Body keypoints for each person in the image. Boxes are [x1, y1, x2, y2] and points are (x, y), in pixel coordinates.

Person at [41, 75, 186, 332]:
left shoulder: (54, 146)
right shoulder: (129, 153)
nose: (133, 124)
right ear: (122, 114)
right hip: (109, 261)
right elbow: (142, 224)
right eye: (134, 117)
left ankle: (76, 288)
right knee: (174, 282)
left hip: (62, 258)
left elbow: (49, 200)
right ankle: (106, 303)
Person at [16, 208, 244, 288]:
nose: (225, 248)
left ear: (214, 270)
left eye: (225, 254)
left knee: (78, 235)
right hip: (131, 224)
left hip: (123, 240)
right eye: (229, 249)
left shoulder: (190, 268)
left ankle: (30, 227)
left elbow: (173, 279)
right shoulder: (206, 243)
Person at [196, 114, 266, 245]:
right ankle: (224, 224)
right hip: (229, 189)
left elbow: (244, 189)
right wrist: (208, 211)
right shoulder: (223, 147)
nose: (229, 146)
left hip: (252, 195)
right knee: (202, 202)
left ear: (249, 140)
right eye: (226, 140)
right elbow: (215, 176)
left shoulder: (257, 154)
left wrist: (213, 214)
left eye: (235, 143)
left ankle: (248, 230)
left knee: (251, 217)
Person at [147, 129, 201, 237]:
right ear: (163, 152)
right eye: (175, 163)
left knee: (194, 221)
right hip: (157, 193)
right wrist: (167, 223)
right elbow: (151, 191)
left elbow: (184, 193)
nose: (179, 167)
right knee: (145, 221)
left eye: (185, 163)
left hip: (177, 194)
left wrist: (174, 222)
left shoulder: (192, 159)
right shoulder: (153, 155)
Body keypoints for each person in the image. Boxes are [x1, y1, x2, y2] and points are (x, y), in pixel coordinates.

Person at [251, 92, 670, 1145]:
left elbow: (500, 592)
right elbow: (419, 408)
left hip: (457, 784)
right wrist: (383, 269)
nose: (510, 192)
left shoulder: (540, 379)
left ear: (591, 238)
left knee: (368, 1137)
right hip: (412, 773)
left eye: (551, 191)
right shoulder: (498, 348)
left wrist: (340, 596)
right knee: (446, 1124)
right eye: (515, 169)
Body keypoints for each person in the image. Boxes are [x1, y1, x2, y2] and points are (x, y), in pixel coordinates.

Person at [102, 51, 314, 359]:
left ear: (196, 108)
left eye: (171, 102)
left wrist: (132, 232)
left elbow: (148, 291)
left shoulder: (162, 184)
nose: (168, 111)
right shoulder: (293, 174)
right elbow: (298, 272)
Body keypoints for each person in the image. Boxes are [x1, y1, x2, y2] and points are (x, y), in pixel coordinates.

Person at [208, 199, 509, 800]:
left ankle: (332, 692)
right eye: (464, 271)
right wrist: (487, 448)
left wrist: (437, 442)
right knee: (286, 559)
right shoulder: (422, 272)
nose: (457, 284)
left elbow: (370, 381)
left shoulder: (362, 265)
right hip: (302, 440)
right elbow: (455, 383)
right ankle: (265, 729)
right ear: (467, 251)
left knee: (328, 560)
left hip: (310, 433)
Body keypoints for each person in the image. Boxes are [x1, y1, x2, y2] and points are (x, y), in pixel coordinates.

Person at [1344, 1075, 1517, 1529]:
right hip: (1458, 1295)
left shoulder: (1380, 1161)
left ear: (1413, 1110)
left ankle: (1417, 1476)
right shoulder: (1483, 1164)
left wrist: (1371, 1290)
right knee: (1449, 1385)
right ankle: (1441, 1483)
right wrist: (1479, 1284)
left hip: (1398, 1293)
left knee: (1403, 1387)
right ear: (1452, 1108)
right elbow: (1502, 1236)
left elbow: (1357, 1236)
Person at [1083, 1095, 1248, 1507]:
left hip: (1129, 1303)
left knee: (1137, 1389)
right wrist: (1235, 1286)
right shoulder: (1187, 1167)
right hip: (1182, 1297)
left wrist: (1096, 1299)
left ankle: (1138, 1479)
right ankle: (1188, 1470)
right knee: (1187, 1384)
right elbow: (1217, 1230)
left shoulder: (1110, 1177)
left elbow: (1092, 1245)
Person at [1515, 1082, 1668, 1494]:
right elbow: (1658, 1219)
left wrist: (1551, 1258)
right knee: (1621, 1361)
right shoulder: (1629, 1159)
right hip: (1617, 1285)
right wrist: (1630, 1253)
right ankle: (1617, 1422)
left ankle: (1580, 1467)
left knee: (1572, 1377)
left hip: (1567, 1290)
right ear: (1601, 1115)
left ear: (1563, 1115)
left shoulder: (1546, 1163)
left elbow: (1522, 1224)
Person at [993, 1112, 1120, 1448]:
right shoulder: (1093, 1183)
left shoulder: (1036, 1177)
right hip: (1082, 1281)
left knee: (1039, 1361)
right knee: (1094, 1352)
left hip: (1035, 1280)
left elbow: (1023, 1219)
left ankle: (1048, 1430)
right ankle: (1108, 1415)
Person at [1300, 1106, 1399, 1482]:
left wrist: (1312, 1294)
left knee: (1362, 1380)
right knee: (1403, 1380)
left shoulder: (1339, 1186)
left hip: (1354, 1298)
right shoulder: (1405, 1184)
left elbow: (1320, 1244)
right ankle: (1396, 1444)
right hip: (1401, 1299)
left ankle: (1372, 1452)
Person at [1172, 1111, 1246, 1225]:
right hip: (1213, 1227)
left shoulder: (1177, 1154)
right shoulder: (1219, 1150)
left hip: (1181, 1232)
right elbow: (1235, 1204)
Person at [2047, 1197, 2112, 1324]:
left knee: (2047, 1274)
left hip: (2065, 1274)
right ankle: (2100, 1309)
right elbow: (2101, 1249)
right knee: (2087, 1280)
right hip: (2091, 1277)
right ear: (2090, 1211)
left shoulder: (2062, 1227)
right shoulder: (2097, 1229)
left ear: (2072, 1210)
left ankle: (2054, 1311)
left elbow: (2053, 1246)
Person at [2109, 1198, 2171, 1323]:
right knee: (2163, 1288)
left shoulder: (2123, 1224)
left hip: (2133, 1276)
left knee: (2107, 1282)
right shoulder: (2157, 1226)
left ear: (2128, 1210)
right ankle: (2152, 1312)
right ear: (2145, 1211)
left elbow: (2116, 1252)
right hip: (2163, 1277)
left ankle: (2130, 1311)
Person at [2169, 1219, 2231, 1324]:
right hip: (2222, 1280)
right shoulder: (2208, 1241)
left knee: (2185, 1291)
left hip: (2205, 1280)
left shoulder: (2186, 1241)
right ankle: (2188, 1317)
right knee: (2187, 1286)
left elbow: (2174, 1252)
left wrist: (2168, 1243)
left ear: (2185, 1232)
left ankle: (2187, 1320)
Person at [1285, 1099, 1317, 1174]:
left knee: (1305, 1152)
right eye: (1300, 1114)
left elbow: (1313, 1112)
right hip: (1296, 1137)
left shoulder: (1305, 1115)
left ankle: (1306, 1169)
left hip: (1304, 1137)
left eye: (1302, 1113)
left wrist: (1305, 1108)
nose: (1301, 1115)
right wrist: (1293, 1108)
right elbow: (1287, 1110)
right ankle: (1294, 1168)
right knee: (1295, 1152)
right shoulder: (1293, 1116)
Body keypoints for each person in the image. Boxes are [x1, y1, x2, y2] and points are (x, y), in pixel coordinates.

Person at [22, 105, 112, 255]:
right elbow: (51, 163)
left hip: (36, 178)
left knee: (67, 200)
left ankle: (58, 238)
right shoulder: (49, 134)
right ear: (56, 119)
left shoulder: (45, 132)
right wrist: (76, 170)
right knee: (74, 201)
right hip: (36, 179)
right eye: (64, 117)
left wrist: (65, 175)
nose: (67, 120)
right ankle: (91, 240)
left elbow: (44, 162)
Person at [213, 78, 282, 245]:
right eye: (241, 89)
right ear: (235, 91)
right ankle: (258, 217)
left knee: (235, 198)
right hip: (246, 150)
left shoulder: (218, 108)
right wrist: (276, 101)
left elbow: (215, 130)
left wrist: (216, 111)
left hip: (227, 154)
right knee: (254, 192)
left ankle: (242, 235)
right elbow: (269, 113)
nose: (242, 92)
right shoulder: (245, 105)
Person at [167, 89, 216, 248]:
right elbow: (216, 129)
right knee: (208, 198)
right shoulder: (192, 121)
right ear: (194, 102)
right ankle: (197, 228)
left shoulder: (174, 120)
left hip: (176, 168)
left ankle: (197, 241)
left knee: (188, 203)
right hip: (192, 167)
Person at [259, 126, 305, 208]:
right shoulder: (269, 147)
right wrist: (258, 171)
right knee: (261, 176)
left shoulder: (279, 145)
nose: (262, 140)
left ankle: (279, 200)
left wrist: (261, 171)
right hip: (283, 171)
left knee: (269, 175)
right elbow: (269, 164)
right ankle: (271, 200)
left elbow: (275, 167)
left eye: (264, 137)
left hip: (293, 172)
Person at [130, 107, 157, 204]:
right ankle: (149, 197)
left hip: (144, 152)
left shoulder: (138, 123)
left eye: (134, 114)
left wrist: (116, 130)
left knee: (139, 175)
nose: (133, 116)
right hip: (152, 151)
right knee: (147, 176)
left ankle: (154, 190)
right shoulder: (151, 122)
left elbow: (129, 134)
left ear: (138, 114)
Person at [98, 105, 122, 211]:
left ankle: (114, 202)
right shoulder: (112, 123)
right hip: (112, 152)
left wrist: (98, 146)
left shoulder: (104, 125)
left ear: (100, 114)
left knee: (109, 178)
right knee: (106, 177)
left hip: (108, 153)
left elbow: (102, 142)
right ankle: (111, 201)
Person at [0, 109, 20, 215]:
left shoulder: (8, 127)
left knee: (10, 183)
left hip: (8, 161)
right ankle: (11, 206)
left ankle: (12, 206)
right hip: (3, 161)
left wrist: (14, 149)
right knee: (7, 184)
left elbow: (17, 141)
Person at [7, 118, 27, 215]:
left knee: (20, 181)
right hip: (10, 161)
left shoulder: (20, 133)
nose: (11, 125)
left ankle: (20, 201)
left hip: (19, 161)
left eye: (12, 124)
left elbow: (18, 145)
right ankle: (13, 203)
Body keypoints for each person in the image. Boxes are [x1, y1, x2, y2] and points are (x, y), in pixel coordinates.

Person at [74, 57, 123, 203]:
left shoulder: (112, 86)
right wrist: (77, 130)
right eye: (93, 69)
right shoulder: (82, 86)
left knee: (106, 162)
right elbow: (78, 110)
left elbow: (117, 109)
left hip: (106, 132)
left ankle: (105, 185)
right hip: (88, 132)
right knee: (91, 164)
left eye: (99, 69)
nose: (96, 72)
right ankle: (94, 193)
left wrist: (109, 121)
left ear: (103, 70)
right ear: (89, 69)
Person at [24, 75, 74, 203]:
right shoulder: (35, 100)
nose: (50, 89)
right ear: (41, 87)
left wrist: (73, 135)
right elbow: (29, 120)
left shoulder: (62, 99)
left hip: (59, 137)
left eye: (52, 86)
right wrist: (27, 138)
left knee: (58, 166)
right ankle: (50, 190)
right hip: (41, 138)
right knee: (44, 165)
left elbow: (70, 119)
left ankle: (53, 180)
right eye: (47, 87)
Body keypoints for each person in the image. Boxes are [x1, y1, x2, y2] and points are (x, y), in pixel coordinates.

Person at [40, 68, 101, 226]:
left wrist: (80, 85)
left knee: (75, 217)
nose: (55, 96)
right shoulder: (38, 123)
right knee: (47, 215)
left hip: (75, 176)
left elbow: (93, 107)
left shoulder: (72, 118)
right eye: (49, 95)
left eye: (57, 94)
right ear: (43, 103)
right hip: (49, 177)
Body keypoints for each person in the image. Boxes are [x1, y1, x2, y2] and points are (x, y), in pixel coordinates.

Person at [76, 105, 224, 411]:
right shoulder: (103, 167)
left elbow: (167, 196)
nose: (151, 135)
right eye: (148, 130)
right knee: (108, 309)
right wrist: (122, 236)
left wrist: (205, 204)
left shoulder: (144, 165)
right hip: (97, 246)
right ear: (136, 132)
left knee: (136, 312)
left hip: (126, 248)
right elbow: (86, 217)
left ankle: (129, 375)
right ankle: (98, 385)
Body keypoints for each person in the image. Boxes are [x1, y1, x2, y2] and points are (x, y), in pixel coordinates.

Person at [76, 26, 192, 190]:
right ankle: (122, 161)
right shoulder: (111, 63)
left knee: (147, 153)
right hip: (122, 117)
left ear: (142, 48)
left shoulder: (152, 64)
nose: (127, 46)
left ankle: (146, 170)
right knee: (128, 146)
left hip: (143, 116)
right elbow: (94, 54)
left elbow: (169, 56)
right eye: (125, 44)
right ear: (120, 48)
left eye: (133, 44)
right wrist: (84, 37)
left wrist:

====

### Work to be completed
Send back an exact copy of only the lines from the line with "left shoulder: (1036, 1177)" up to and including the line with "right shoulder: (1219, 1150)" in the data above.

### Output of the exercise
left shoulder: (1036, 1177)
right hip: (1082, 1281)
left knee: (1039, 1361)
right knee: (1094, 1352)
left hip: (1035, 1280)
left elbow: (1023, 1219)
left ankle: (1048, 1430)
right ankle: (1108, 1415)
Person at [1300, 1106, 1399, 1482]:
left wrist: (1312, 1294)
left knee: (1362, 1380)
right knee: (1403, 1380)
left shoulder: (1339, 1186)
left hip: (1354, 1298)
right shoulder: (1405, 1184)
left elbow: (1320, 1244)
right ankle: (1396, 1444)
right hip: (1401, 1299)
left ankle: (1372, 1452)
Person at [1172, 1111, 1246, 1225]:
right hip: (1213, 1227)
left shoulder: (1177, 1154)
right shoulder: (1219, 1150)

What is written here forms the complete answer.